Top of MATERIAL SHOWN
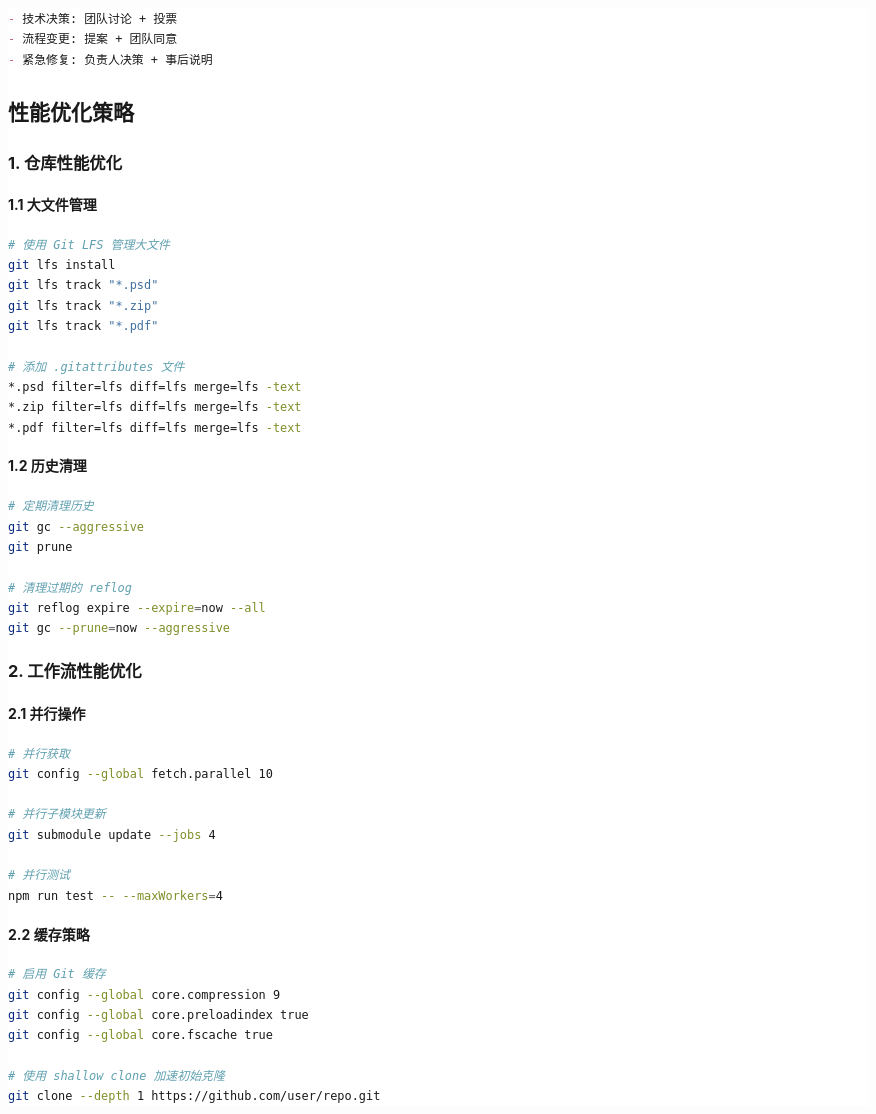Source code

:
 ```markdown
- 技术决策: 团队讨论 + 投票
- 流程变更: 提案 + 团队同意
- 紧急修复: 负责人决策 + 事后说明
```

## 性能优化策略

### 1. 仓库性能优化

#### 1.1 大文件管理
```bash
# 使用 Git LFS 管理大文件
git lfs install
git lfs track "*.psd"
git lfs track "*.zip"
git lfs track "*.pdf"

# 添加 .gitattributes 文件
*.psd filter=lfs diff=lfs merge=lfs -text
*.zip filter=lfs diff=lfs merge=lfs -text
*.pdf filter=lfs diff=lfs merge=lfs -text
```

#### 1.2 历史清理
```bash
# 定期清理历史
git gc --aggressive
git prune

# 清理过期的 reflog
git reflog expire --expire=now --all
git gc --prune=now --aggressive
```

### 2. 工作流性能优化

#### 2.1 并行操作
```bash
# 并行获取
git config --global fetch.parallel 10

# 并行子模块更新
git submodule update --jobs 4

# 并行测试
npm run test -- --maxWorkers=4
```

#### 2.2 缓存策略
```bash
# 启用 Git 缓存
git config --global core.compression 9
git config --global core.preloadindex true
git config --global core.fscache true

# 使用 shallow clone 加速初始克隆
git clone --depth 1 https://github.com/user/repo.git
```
Bottom of MATERIAL SHOWN
Top of MATERIAL SHOWN
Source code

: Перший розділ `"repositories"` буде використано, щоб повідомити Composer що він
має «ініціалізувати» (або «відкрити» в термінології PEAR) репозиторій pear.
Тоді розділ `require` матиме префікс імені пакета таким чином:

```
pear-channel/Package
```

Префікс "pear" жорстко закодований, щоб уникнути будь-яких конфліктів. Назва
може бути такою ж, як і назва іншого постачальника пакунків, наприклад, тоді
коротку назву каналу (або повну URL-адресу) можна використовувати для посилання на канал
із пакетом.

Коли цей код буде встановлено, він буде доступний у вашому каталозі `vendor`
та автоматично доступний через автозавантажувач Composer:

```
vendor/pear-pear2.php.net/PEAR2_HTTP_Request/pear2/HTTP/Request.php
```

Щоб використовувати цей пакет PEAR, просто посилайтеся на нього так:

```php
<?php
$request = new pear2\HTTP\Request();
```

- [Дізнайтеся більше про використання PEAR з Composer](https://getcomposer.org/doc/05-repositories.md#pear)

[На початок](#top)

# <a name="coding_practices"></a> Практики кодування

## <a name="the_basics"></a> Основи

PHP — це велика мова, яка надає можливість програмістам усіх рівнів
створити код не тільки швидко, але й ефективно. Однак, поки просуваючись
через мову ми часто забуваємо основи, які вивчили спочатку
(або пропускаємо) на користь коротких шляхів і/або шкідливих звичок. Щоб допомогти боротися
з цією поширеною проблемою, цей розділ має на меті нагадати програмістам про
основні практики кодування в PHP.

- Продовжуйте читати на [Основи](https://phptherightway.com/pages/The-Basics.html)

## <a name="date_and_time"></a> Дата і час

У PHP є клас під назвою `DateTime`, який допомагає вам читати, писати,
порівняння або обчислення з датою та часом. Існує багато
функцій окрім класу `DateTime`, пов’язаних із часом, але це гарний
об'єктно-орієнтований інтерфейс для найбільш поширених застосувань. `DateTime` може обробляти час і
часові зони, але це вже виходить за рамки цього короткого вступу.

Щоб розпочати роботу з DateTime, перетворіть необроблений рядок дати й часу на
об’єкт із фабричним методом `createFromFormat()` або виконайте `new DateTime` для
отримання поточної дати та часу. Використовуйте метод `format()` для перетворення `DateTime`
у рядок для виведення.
Bottom of MATERIAL SHOWN
Copy each line of the listing that carries the word "часом".

- [ANSWER BELOW]:
порівняння або обчислення з датою та часом. Існує багато
функцій окрім класу `DateTime`, пов’язаних із часом, але це гарний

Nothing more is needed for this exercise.